In 1840 he published first Marathi monthly, Digdarshan (meaning direction in English). He edited this magazine for 5 years. Digdarshan published articles on various subjects including physics, chemistry, geography, history etc.

He had mastery in many languages including Marathi, Sanskrit, English and Hindi. Apart from that he also had a good grasp of Greek, Latin, French, Gujarati and Bengali.

He was the first Indian to have published research papers in the quarterly journal of the Asiatic Society. He was the first person to print Dnyaneshwari in 1845. It was known as the first ever-printed version.

He was also well known as the first professor of Hindi in the Elphinstone College, Mumbai. He also worked as Director of the Colaba Observatory.
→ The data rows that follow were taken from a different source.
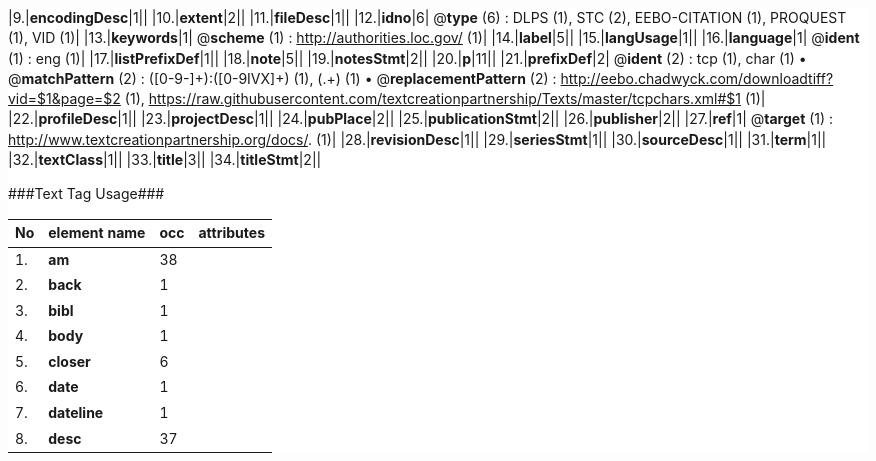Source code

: |9.|__encodingDesc__|1||
|10.|__extent__|2||
|11.|__fileDesc__|1||
|12.|__idno__|6| @__type__ (6) : DLPS (1), STC (2), EEBO-CITATION (1), PROQUEST (1), VID (1)|
|13.|__keywords__|1| @__scheme__ (1) : http://authorities.loc.gov/ (1)|
|14.|__label__|5||
|15.|__langUsage__|1||
|16.|__language__|1| @__ident__ (1) : eng (1)|
|17.|__listPrefixDef__|1||
|18.|__note__|5||
|19.|__notesStmt__|2||
|20.|__p__|11||
|21.|__prefixDef__|2| @__ident__ (2) : tcp (1), char (1)  •  @__matchPattern__ (2) : ([0-9\-]+):([0-9IVX]+) (1), (.+) (1)  •  @__replacementPattern__ (2) : http://eebo.chadwyck.com/downloadtiff?vid=$1&page=$2 (1), https://raw.githubusercontent.com/textcreationpartnership/Texts/master/tcpchars.xml#$1 (1)|
|22.|__profileDesc__|1||
|23.|__projectDesc__|1||
|24.|__pubPlace__|2||
|25.|__publicationStmt__|2||
|26.|__publisher__|2||
|27.|__ref__|1| @__target__ (1) : http://www.textcreationpartnership.org/docs/. (1)|
|28.|__revisionDesc__|1||
|29.|__seriesStmt__|1||
|30.|__sourceDesc__|1||
|31.|__term__|1||
|32.|__textClass__|1||
|33.|__title__|3||
|34.|__titleStmt__|2||


###Text Tag Usage###

|No|element name|occ|attributes|
|---|---|---|---|
|1.|__am__|38||
|2.|__back__|1||
|3.|__bibl__|1||
|4.|__body__|1||
|5.|__closer__|6||
|6.|__date__|1||
|7.|__dateline__|1||
|8.|__desc__|37||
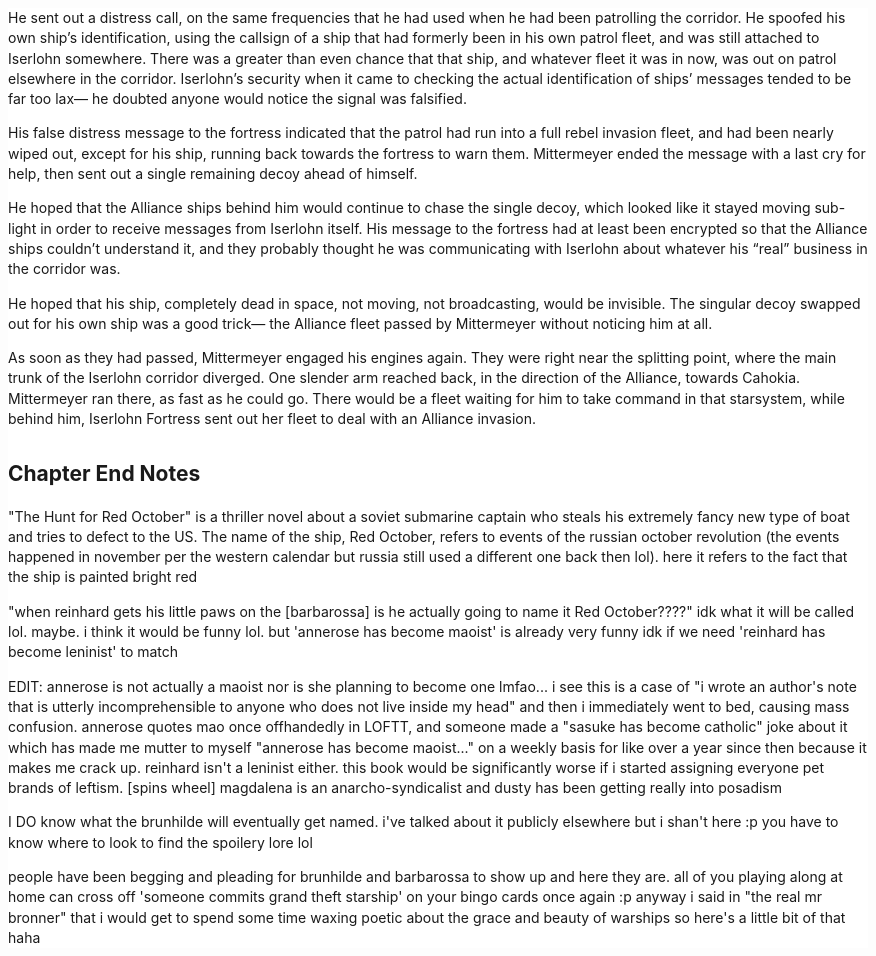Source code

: He sent out a distress call, on the same frequencies that he had used when he had been patrolling the corridor. He spoofed his own ship’s identification, using the callsign of a ship that had formerly been in his own patrol fleet, and was still attached to Iserlohn somewhere. There was a greater than even chance that that ship, and whatever fleet it was in now, was out on patrol elsewhere in the corridor. Iserlohn’s security when it came to checking the actual identification of ships’ messages tended to be far too lax— he doubted anyone would notice the signal was falsified. 

His false distress message to the fortress indicated that the patrol had run into a full rebel invasion fleet, and had been nearly wiped out, except for his ship, running back towards the fortress to warn them. Mittermeyer ended the message with a last cry for help, then sent out a single remaining decoy ahead of himself.

He hoped that the Alliance ships behind him would continue to chase the single decoy, which looked like it stayed moving sub\-light in order to receive messages from Iserlohn itself. His message to the fortress had at least been encrypted so that the Alliance ships couldn’t understand it, and they probably thought he was communicating with Iserlohn about whatever his “real” business in the corridor was.

He hoped that his ship, completely dead in space, not moving, not broadcasting, would be invisible. The singular decoy swapped out for his own ship was a good trick— the Alliance fleet passed by Mittermeyer without noticing him at all.

As soon as they had passed, Mittermeyer engaged his engines again. They were right near the splitting point, where the main trunk of the Iserlohn corridor diverged. One slender arm reached back, in the direction of the Alliance, towards Cahokia. Mittermeyer ran there, as fast as he could go. There would be a fleet waiting for him to take command in that starsystem, while behind him, Iserlohn Fortress sent out her fleet to deal with an Alliance invasion.

## Chapter End Notes

"The Hunt for Red October" is a thriller novel about a soviet submarine captain who steals his extremely fancy new type of boat and tries to defect to the US. The name of the ship, Red October, refers to events of the russian october revolution \(the events happened in november per the western calendar but russia still used a different one back then lol\). here it refers to the fact that the ship is painted bright red

"when reinhard gets his little paws on the \[barbarossa\] is he actually going to name it Red October????" idk what it will be called lol. maybe. i think it would be funny lol. but 'annerose has become maoist' is already very funny idk if we need 'reinhard has become leninist' to match

EDIT: annerose is not actually a maoist nor is she planning to become one lmfao... i see this is a case of "i wrote an author's note that is utterly incomprehensible to anyone who does not live inside my head" and then i immediately went to bed, causing mass confusion. annerose quotes mao once offhandedly in LOFTT, and someone made a "sasuke has become catholic" joke about it which has made me mutter to myself "annerose has become maoist..." on a weekly basis for like over a year since then because it makes me crack up. reinhard isn't a leninist either. this book would be significantly worse if i started assigning everyone pet brands of leftism. \[spins wheel\] magdalena is an anarcho\-syndicalist and dusty has been getting really into posadism

I DO know what the brunhilde will eventually get named. i've talked about it publicly elsewhere but i shan't here :p you have to know where to look to find the spoilery lore lol

people have been begging and pleading for brunhilde and barbarossa to show up and here they are. all of you playing along at home can cross off 'someone commits grand theft starship' on your bingo cards once again :p anyway i said in "the real mr bronner" that i would get to spend some time waxing poetic about the grace and beauty of warships so here's a little bit of that haha
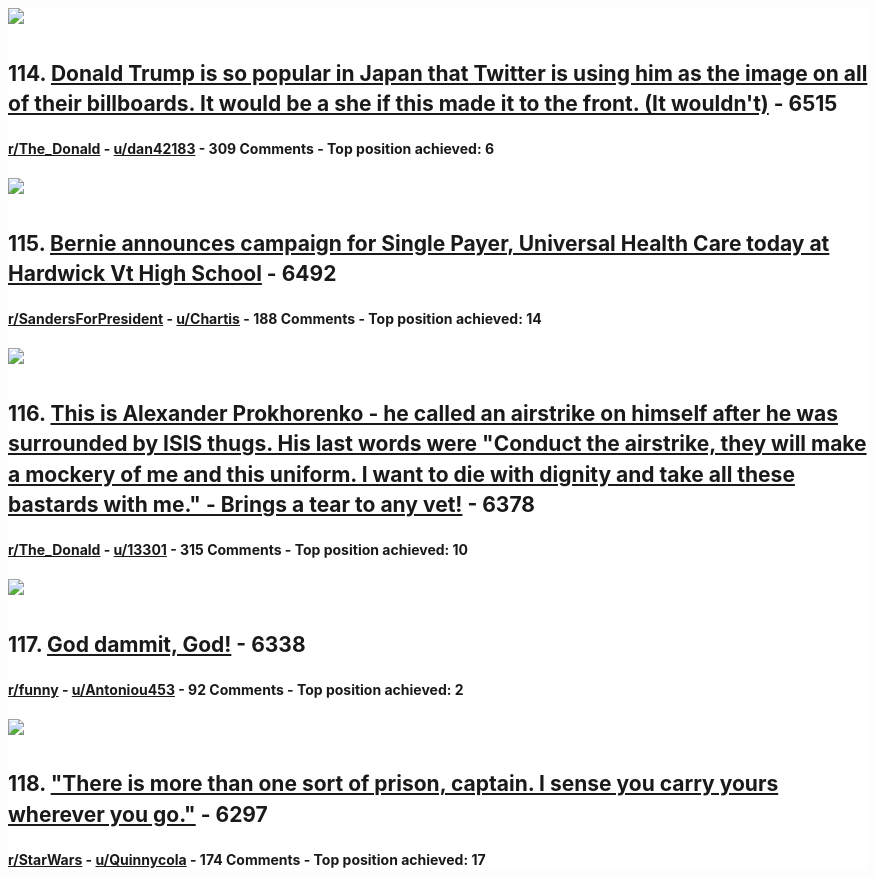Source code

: <a href="https://i.imgur.com/jpkPH3g.jpg"><img src="https://b.thumbs.redditmedia.com/GayUtoZbUcQog6P-O-_rck74-fAyf4ggCEmOHgNsCXM.jpg"></img></a>

## 114. [Donald Trump is so popular in Japan that Twitter is using him as the image on all of their billboards. It would be a she if this made it to the front. (It wouldn't)](http://reddit.com/r/The_Donald/comments/61dwbj/donald_trump_is_so_popular_in_japan_that_twitter/) - 6515
#### [r/The_Donald](http://reddit.com/r/The_Donald) - [u/dan42183](http://reddit.com/u/dan42183) - 309 Comments - Top position achieved: 6

<a href="https://i.redd.it/c5errpf1ghny.jpg"><img src="https://b.thumbs.redditmedia.com/kYOd0fDFbXmDNHN_zpba0xsFPg-ZspHVHPlh1Zv7IBc.jpg"></img></a>

## 115. [Bernie announces campaign for Single Payer, Universal Health Care today at Hardwick Vt High School](http://reddit.com/r/SandersForPresident/comments/61hxco/bernie_announces_campaign_for_single_payer/) - 6492
#### [r/SandersForPresident](http://reddit.com/r/SandersForPresident) - [u/Chartis](http://reddit.com/u/Chartis) - 188 Comments - Top position achieved: 14

<a href="https://www.youtube.com/watch?v=pQfEuiQLmFQ"><img src="https://a.thumbs.redditmedia.com/2VwRA3PivC6_yzjKmEEwh3OewDrW2QMI0CHNiTG2mk4.jpg"></img></a>

## 116. [This is Alexander Prokhorenko - he called an airstrike on himself after he was surrounded by ISIS thugs. His last words were "Conduct the airstrike, they will make a mockery of me and this uniform. I want to die with dignity and take all these bastards with me." - Brings a tear to any vet!](http://reddit.com/r/The_Donald/comments/61d6is/this_is_alexander_prokhorenko_he_called_an/) - 6378
#### [r/The_Donald](http://reddit.com/r/The_Donald) - [u/13301](http://reddit.com/u/13301) - 315 Comments - Top position achieved: 10

<a href="https://pic.al/FKg.jpg"><img src="https://a.thumbs.redditmedia.com/1SCNGfeAzW_441Afp0bvMGElWP6mkRRgmHjBlLKKQ64.jpg"></img></a>

## 117. [God dammit, God!](http://reddit.com/r/funny/comments/61e69t/god_dammit_god/) - 6338
#### [r/funny](http://reddit.com/r/funny) - [u/Antoniou453](http://reddit.com/u/Antoniou453) - 92 Comments - Top position achieved: 2

<a href="http://i.imgur.com/SVVoyvg.jpg"><img src="https://b.thumbs.redditmedia.com/SnjR9MA6EvoMAVb9UHS7OBwn_GKd3zU2qEiMRLk1lpQ.jpg"></img></a>

## 118. ["There is more than one sort of prison, captain. I sense you carry yours wherever you go."](http://reddit.com/r/StarWars/comments/61di60/there_is_more_than_one_sort_of_prison_captain_i/) - 6297
#### [r/StarWars](http://reddit.com/r/StarWars) - [u/Quinnycola](http://reddit.com/u/Quinnycola) - 174 Comments - Top position achieved: 17
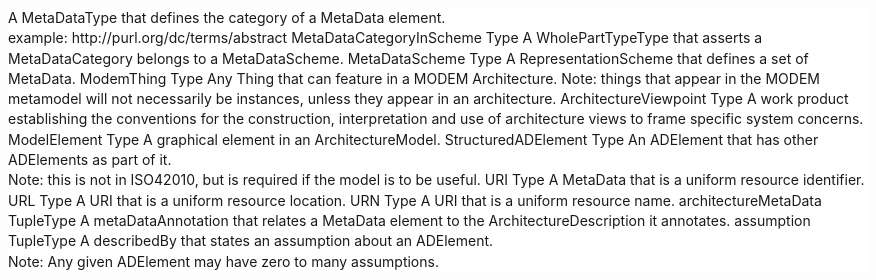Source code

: <td>A MetaDataType that defines the category of a MetaData element.<br />example: http://purl.org/dc/terms/abstract</td>
</tr>
<tr>
<td>MetaDataCategoryInScheme</td>
<td>Type</td>
<td>A WholePartTypeType that asserts a MetaDataCategory belongs to a MetaDataScheme.</td>
</tr>
<tr>
<td>MetaDataScheme</td>
<td>Type</td>
<td>A RepresentationScheme that defines a set of MetaData.</td>
</tr>
<tr>
<td>ModemThing</td>
<td>Type</td>
<td>Any Thing that can feature in a MODEM Architecture. Note: things that appear in the MODEM metamodel will not necessarily be instances, unless they appear in an architecture.</td>
</tr>
<tr>
<td>ArchitectureViewpoint</td>
<td>Type</td>
<td>A work product establishing the conventions for the construction, interpretation and use of architecture views to frame specific system concerns.</td>
</tr>
<tr>
<td>ModelElement</td>
<td>Type</td>
<td>A graphical element in an ArchitectureModel.</td>
</tr>
<tr>
<td>StructuredADElement</td>
<td>Type</td>
<td>An ADElement that has other ADElements as part of it.<br />Note: this is not in ISO42010, but is required if the model is to be useful.</td>
</tr>
<tr>
<td>URI</td>
<td>Type</td>
<td>A MetaData that is a uniform resource identifier.</td>
</tr>
<tr>
<td>URL</td>
<td>Type</td>
<td>A URI that is a uniform resource location.</td>
</tr>
<tr>
<td>URN</td>
<td>Type</td>
<td>A URI that is a uniform resource name.</td>
</tr>
<tr>
<td>architectureMetaData</td>
<td>TupleType</td>
<td>A metaDataAnnotation that relates a MetaData element to the ArchitectureDescription it annotates.</td>
</tr>
<tr>
<td>assumption</td>
<td>TupleType</td>
<td>A describedBy that states an assumption about an ADElement.<br />Note: Any given ADElement may have zero to many assumptions.</td>
</tr>
<tr>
He wrote books like Neetikatha (stories on morality), Encyclopedic History of England, English grammar, History of India and Mathematics based on Zero.

He was active during the years 1830 to 1846 and worked for the betterment of Maharashtra and India. He had a very short life span of just 34 years. But in those years as well he tried to educate people and develop a scientific mindset. He a stamp of his personality as a social reformer and a journalist during the period 1832 to 1846.

Jambhekar opposed Christian missionary efforts targeted towards the conversion of Hindus unlike Raja Rammohan Roy. His efforts toward the reconversion of a Brahmin-turned-Christian named Shripad Sheshadri displayed his "native fibre" and his commitment to Hindu society and Indian traditions, even while he accepted parts of modern Western knowledge.

== Recognition ==
For these contributions in the form of first Marathi newspaper and first Marathi monthly, he is acknowledged as The Father of Marathi Journalism. The day of publication of the first issue of Darpan is 6 January and it is celebrated as the Journalist Day in Maharashtra in his memory.

While he died in 1846 further recognition was forthcoming in 1901 when Justice Narayan Ganesh Chandavarkar while delivering eulogy for the just died Justice M.G. Ranade ( in whose place he had been appointed as justice at Bombay High Court) noted that in terms of intellectual stature Balshastri Jambhekar was perhaps the only one who could have matched up to the intellectual level of Justice Ranade who he said was one of the foremost of Indian university graduates.